Deere, the world’s largest farm-equipment maker, this month opened an $80 million factory, its second, in the central Indian state of Madhya Pradesh. The plant will make tractors for local demand as well as exports, the company said on Oct. 22.
“In the long run, there will be increased competition and that may affect margin, but in the short term we don’t see too much pressure,” said Shaukat Ali, an analyst with Quantum Securities Ltd. “If there is a significant capacity build up, in slow periods there may be pricing pressure.”
With more than half the cultivated area in India being rainfed and the four-month monsoon season accounting for about 70 percent of total rainfall, a good monsoon boosts farm output. India received the highest rainfall since 2007 in the season that extends from June 1 to Sept. 30, according to the nation’s meteorological department.
Production of food grains in the 2013-14 season will probably reach a record as planting expanded after the rains covered the entire nation early, Agricultural Minister Sharad Pawar said last month. India is the world’s second-largest grower of rice, wheat, cotton and sugar.
“The last two years were bad for the tractor industry,” said S. Sridhar, the chief executive officer for agricultural machinery at tractor maker Escorts Ltd. (ESC) “The monsoon at a record changed that as it put sentiment at a high.”
Cultivators in the country face another problem. The proportion of total workers employed in agriculture declined to 54.6 percent in 2011 from 58.2 percent in 2001, according to the latest Census data.
Labor costs in farming have risen 20 percent annually in the past three years, according to a report in August by the Commission for Agricultural Costs and Prices.
India guarantees 100 days of employment a year to rural households, giving an adult member unskilled manual work. About 80 million people got such work in the year ended March, according to the government website. The average wage per day per person increased to 125 rupees this year, compared with 114.5 rupees in the 12 months ended March 2012.
These factors are prompting cultivators to use more mechanized implements including tractors and harvesters. Escorts and Mahindra are banking on customers shifting to higher horsepower tractors.
“Because Mahindra has a wide range of tractors and large number of dealers, it stands to gain from the increase in demand,” said Umesh Karne, an analyst at Brics Securities Ltd. in Mumbai. “Other manufacturers tend to be restricted either in terms of product range or in geographical reach.”

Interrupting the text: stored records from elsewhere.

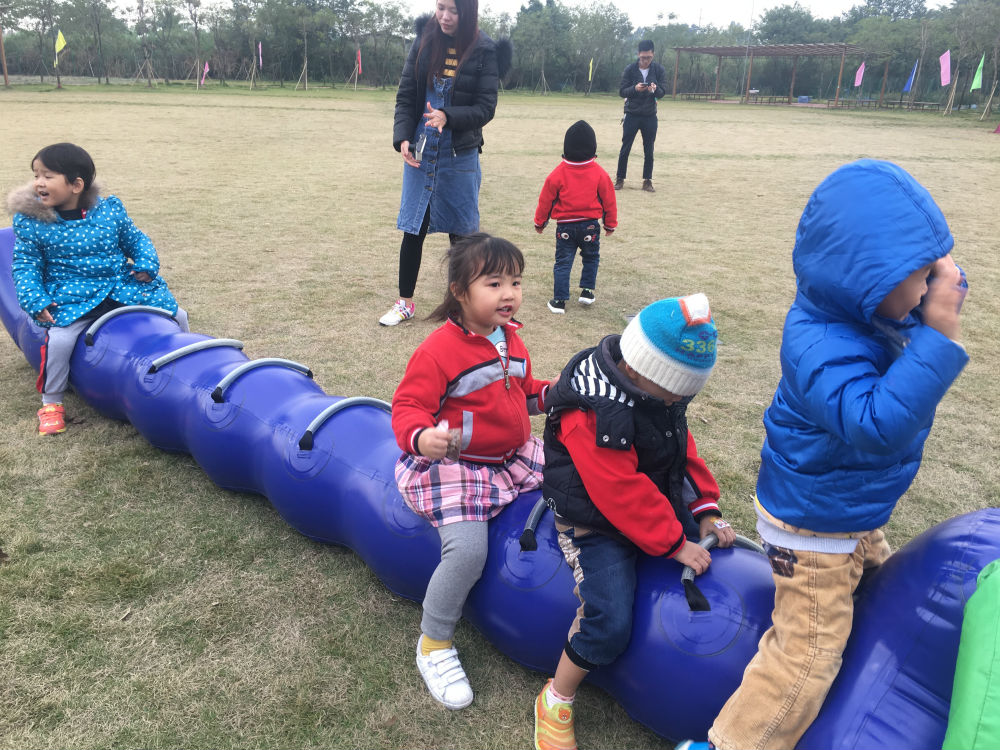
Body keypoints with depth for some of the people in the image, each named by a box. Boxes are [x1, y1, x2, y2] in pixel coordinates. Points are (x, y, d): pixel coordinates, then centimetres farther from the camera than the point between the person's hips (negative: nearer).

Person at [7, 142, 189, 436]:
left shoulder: (110, 210, -1)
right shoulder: (30, 222, -4)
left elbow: (135, 239, 11)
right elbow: (25, 265, 0)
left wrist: (146, 264, -8)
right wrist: (35, 300, -14)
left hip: (123, 287, 2)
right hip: (72, 298, -2)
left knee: (177, 314, -1)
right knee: (59, 339, -27)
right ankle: (51, 403, -1)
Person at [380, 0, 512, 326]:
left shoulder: (484, 52, -6)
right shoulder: (424, 42, 1)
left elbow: (485, 108, -8)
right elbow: (405, 96, 3)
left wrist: (448, 117, -24)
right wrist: (403, 138, -10)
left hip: (460, 155, -2)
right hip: (420, 151, 2)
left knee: (460, 232, 6)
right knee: (413, 229, 5)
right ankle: (404, 302, 19)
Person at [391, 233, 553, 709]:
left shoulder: (511, 340, 7)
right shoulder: (439, 350, -20)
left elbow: (525, 391, 21)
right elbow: (407, 406, -20)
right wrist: (421, 437, -41)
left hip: (513, 456, 8)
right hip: (453, 466, -8)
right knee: (468, 550, -22)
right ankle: (434, 643, 1)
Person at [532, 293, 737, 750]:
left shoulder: (660, 388, -2)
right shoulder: (592, 413, -29)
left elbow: (683, 447, 10)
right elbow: (623, 494, -27)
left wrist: (704, 511, 3)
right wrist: (673, 544, -21)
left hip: (658, 503, 9)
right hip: (596, 525, -8)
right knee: (610, 623, -22)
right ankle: (556, 702, 5)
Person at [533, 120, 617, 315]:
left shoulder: (558, 174, -8)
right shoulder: (600, 174, -5)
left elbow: (545, 200, 0)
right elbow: (609, 201, 2)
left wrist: (539, 222, 14)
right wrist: (610, 224, 16)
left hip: (565, 226, -1)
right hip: (590, 225, 1)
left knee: (563, 262, 5)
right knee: (591, 257, 22)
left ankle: (559, 300, 2)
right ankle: (587, 291, 19)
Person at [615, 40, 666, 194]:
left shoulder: (659, 70, -1)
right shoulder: (630, 70, -4)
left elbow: (663, 92, -4)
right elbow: (621, 91, -6)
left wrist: (655, 89, -27)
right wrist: (635, 88, -25)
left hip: (650, 117, 1)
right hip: (632, 115, -1)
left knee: (649, 151, 4)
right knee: (625, 148, 1)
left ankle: (647, 181, 12)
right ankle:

Mahindra, which says it has the biggest share of the market at about 41 percent, has more than 900 dealers.
The company offers a range of tractors starting from the 15-horsepower Yuvraj to 85-HP Arjun International. It plans to unveil a “brand new platform” as early as the end of fiscal 2014, Pawan Goenka, president of Mahindra’s automotive and farm equipment segments, said in a call with investors in August.
Mahindra said in August its profit grew about 35 percent from the segment and operating margin expanded by more than 1 percent.

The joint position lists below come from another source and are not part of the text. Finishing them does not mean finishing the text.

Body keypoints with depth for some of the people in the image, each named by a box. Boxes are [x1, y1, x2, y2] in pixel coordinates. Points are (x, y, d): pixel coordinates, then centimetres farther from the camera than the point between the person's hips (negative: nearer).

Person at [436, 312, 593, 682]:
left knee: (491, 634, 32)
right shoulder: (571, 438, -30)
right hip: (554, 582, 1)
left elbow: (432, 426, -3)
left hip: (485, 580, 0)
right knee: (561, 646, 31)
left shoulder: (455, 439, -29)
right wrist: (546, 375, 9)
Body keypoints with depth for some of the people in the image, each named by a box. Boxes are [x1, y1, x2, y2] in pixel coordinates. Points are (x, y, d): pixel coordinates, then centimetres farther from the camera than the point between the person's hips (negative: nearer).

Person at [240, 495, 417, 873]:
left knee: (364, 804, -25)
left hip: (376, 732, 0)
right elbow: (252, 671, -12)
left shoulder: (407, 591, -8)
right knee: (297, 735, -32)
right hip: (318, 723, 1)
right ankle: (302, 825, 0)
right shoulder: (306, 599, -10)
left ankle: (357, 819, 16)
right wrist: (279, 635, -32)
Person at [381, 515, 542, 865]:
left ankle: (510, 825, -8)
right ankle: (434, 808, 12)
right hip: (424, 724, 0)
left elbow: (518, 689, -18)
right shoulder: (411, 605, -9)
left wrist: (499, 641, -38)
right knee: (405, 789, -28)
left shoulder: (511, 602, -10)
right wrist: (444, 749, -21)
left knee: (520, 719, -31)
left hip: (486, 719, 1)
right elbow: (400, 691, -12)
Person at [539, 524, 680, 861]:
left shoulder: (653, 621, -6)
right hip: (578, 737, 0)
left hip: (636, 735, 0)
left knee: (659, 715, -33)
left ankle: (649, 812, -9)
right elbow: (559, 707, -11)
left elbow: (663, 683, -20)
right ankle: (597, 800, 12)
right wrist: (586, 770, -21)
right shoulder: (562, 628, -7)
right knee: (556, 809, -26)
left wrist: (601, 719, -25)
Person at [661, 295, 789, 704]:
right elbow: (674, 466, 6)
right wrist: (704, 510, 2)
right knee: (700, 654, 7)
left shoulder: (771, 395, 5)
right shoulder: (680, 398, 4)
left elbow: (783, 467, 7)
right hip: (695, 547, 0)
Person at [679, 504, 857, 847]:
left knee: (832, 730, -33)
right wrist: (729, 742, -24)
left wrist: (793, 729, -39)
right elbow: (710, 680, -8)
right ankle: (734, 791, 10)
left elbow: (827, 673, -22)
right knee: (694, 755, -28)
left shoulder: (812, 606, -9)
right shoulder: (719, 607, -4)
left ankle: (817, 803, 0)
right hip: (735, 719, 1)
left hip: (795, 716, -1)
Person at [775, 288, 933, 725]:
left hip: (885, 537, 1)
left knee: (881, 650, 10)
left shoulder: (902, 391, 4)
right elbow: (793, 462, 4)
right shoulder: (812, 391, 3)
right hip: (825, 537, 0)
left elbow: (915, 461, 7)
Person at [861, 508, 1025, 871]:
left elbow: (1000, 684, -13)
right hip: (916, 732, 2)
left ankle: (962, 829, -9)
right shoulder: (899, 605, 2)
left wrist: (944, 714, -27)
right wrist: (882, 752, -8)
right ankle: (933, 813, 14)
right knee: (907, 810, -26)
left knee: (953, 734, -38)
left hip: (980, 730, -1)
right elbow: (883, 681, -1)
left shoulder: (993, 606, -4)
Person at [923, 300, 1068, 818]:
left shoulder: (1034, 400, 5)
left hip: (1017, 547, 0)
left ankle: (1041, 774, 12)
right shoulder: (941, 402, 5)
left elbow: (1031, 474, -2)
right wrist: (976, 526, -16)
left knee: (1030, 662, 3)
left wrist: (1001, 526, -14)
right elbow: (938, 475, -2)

“Tractors are a cash cow for Mahindra,” said Basudeb Banerjee, an analyst at Quant Broking Pvt. in Mumbai. “This year, the tractor segment will prop up the declines in the utility vehicle business for Mahindra.”
In contrast, the automaker’s passenger vehicle deliveries plummeted 13 percent to 125,264 units as buyers in cities stay away from showrooms amid weaker economic growth and accelerating inflation. The company has laid off 1,000 contract employees as well as instituted no-production days to counter the slump in demand for its sport utility vehicles and cars.
Shares of Mahindra gained 0.1 percent to 868.90 rupees at the close in Mumbai. The stock has declined 6.7 percent this year, compared with a 3.2 percent gain in the S&P BSE Auto Index.
The automaker’s net income will probably be little changed in the 12 months ending March from a year earlier, according to the median of seven analysts’ estimates compiled by Bloomberg. Sales will increase 22 percent, faster than the pace a year earlier, according to the estimates.
Mahindra is counting on its tractor business to benefit from a surge in demand from villages.
“The rural economy is doing well,” said Jejurikar. “Sentiment plays a very important role in rural sales and this year is positive on a variety of factors.”